• _Data for this exercise_:
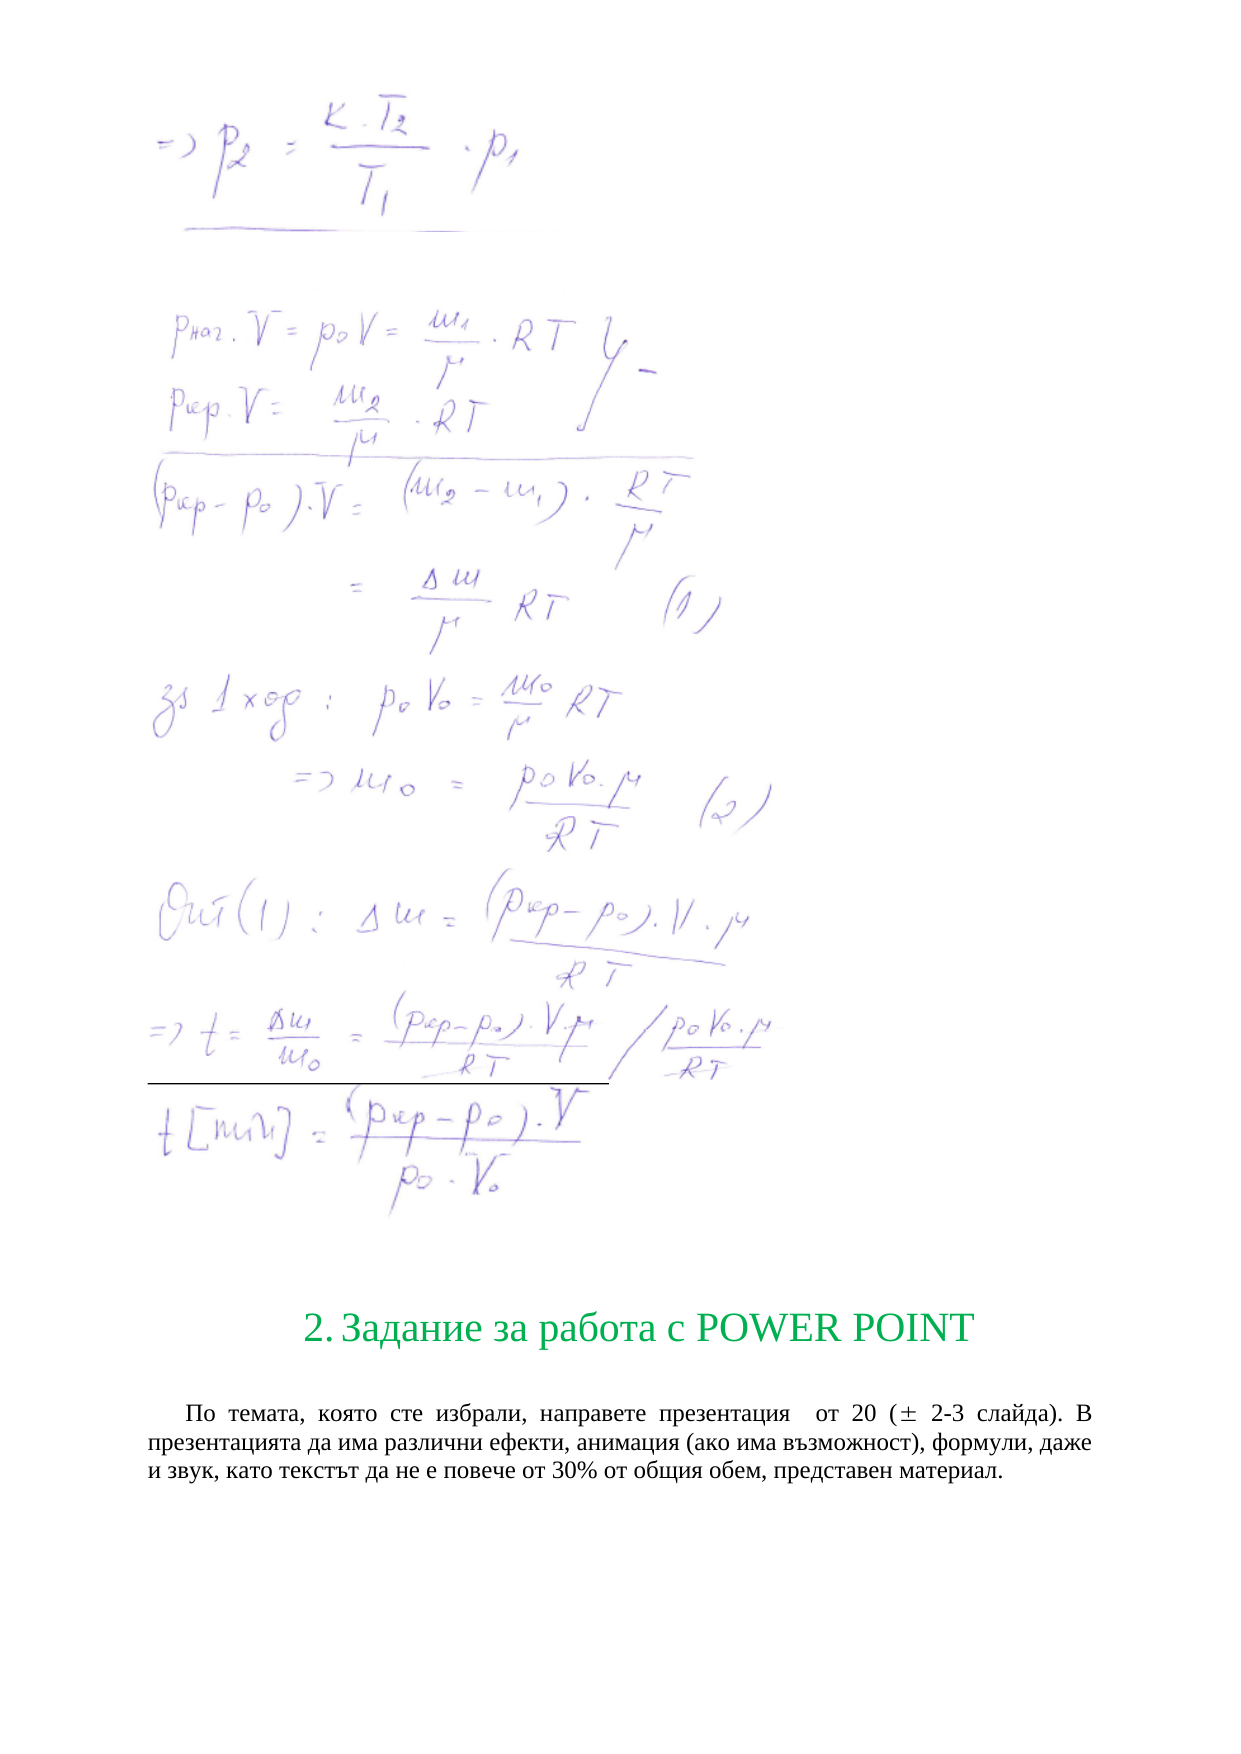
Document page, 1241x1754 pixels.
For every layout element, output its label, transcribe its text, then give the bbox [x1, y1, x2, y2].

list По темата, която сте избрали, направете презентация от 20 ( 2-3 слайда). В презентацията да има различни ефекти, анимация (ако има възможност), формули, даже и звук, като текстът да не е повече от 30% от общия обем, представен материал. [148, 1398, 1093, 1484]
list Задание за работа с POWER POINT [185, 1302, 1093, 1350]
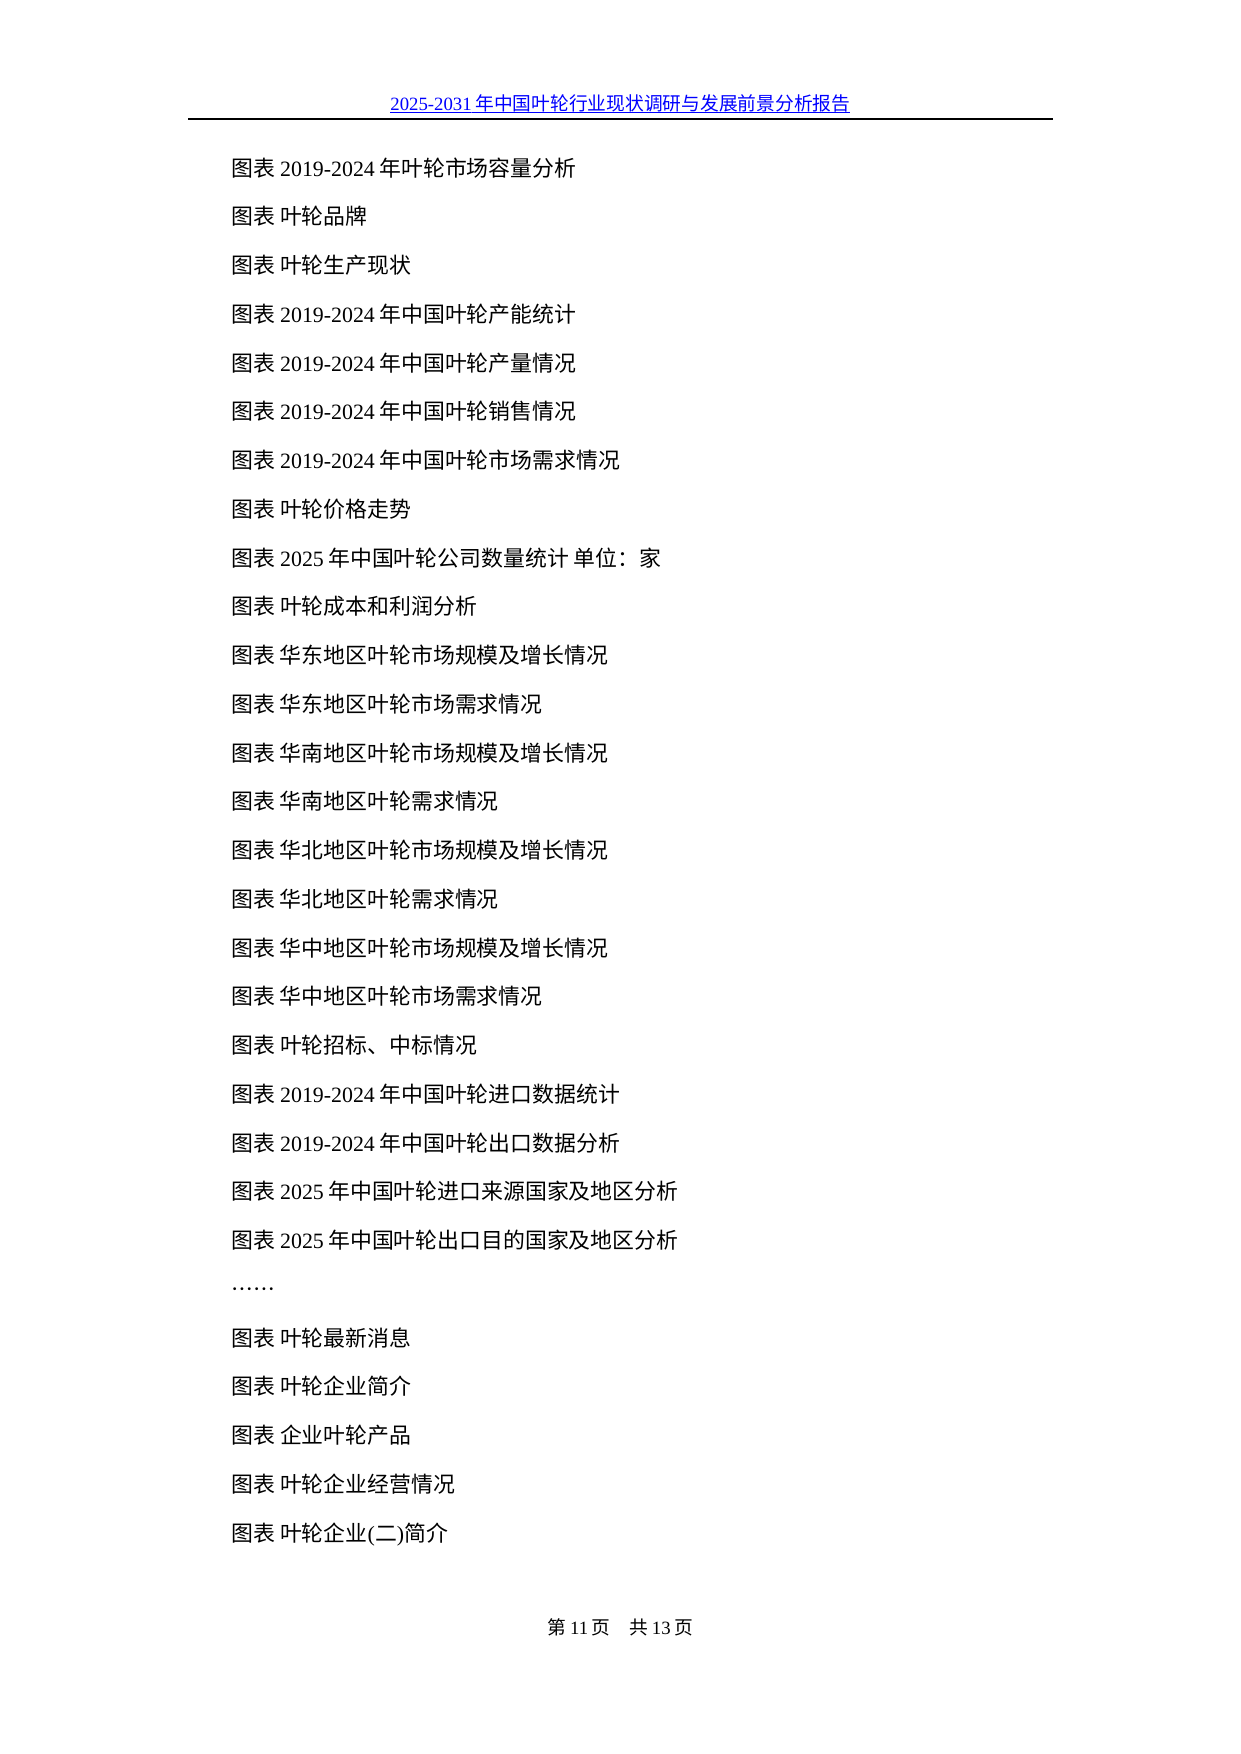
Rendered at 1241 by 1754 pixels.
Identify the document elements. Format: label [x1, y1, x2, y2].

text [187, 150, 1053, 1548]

• _To do_:
Reproduce the listing verbatim, pictures excluded.

• _Task output_:
Document page, 1241x1754 pixels.
For every layout element, output its label, transcribe its text, then give the bbox [x1, y1, x2, y2].

list По темата, която сте избрали, направете презентация от 20 ( 2-3 слайда). В презентацията да има различни ефекти, анимация (ако има възможност), формули, даже и звук, като текстът да не е повече от 30% от общия обем, представен материал. [148, 1398, 1093, 1484]
list Задание за работа с POWER POINT [185, 1302, 1093, 1350]
Rendered at 1241 by 1754 pixels.
Identify the document elements. Format: label [x1, y1, x2, y2].

text [187, 150, 1053, 1548]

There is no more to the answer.